** Passage provided **
-------------------------
Ostrom attributes osteocalcin's staying power to its close association with bone's mineral phase. Carboxylic acid-containing residues of the protein bind five calcium ions within hydroxyapatite crystals, which shelter the protein from the ravages of time.
Ostrom recently used a paleoproteomic approach to unravel the sequence and structure of osteocalcin from a 42,000-year-old horse bone found in Juniper Cave, Wyo. (Geochim. Cosmochim. Acta, published online Feb. 21, dx.doi.org/10.1016/j.gca.2006.01.004). According to Collins, recovering protein from a fossil that's spent tens of thousands of years in Wyoming's warmer climate is a remarkable feat. In chemical terms, he told C&EN, the fossil is much older than a permafrost sample of that age would be.
When Ostrom compared the ancient horse's osteocalcin with that of three modern equine species-a horse, a zebra, and a donkey-Ostrom found that the peptide sequences of all four were identical. "That tells us there hasn't been a lot of evolutionary change from zebra to donkey to horse," she said.
Collins similarly compared osteocalcin from 75,000-year-old Neanderthal fossils with that of a modern human, a gorilla, a chimpanzee, and an orangutan (Proc. Natl. Acad. Sci. USA 2005, 102, 4413). The sequences of Neanderthals and humans were exactly the same but differed from those of the primates.
-------------------------
** Extracted information **
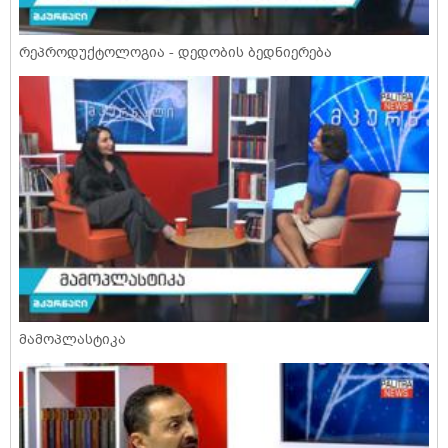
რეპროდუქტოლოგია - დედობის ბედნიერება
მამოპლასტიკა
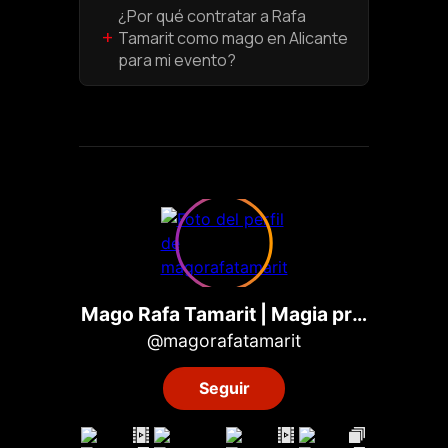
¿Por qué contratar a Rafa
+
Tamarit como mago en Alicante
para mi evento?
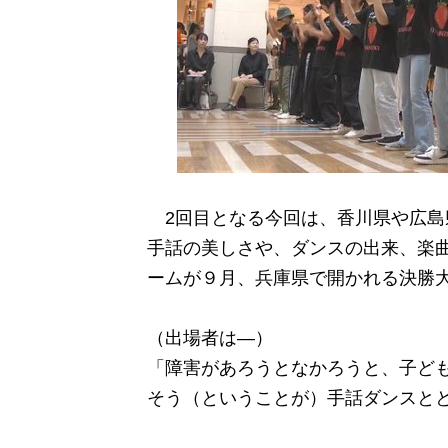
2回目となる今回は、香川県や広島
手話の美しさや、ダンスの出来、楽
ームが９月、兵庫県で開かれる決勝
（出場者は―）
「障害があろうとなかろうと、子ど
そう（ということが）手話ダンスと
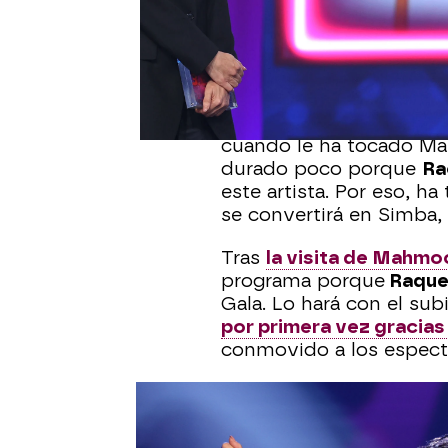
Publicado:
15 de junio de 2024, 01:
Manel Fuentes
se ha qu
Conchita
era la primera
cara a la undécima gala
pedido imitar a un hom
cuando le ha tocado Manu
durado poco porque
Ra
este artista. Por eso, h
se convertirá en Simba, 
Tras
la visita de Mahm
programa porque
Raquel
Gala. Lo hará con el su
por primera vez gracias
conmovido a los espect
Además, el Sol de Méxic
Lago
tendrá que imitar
-------------------------
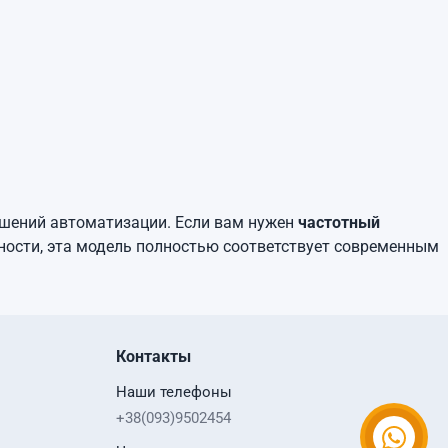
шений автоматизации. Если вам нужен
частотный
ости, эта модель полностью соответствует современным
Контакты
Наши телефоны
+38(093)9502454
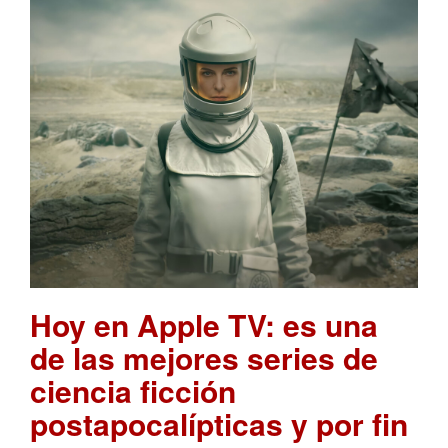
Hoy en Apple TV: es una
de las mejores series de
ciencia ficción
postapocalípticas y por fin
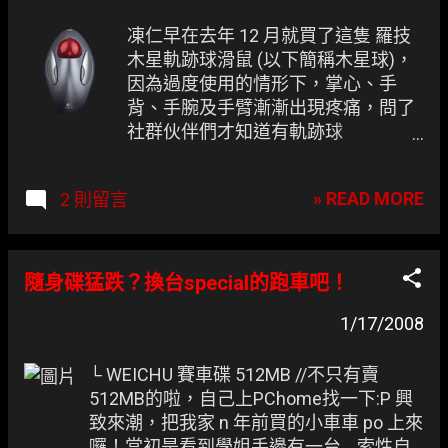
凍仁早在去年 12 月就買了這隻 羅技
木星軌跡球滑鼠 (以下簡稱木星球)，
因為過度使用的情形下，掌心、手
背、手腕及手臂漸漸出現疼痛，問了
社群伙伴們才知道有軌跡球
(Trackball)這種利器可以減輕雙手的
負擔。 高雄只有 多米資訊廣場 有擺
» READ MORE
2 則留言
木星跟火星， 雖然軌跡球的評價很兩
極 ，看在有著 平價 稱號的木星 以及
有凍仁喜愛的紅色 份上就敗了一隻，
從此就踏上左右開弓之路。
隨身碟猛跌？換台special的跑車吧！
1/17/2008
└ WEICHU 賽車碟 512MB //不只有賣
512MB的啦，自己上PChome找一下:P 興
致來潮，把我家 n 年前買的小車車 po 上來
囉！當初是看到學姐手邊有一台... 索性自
-------------------------
** Assigned task 1 **
Reproduce the passage on osteocalcin starting at "Ostrom attributes osteocalcin's" and ending at "age would be.".
** Assigned task 2 **
According to the passage on osteocalcin, how old was the horse bone found in Juniper Cave?

** Worked solution 1 **
Ostrom attributes osteocalcin's staying power to its close association with bone's mineral phase. Carboxylic acid-containing residues of the protein bind five calcium ions within hydroxyapatite crystals, which shelter the protein from the ravages of time.
Ostrom recently used a paleoproteomic approach to unravel the sequence and structure of osteocalcin from a 42,000-year-old horse bone found in Juniper Cave, Wyo. (Geochim. Cosmochim. Acta, published online Feb. 21, dx.doi.org/10.1016/j.gca.2006.01.004). According to Collins, recovering protein from a fossil that's spent tens of thousands of years in Wyoming's warmer climate is a remarkable feat. In chemical terms, he told C&EN, the fossil is much older than a permafrost sample of that age would be.

** Worked solution 2 **
42,000 years old.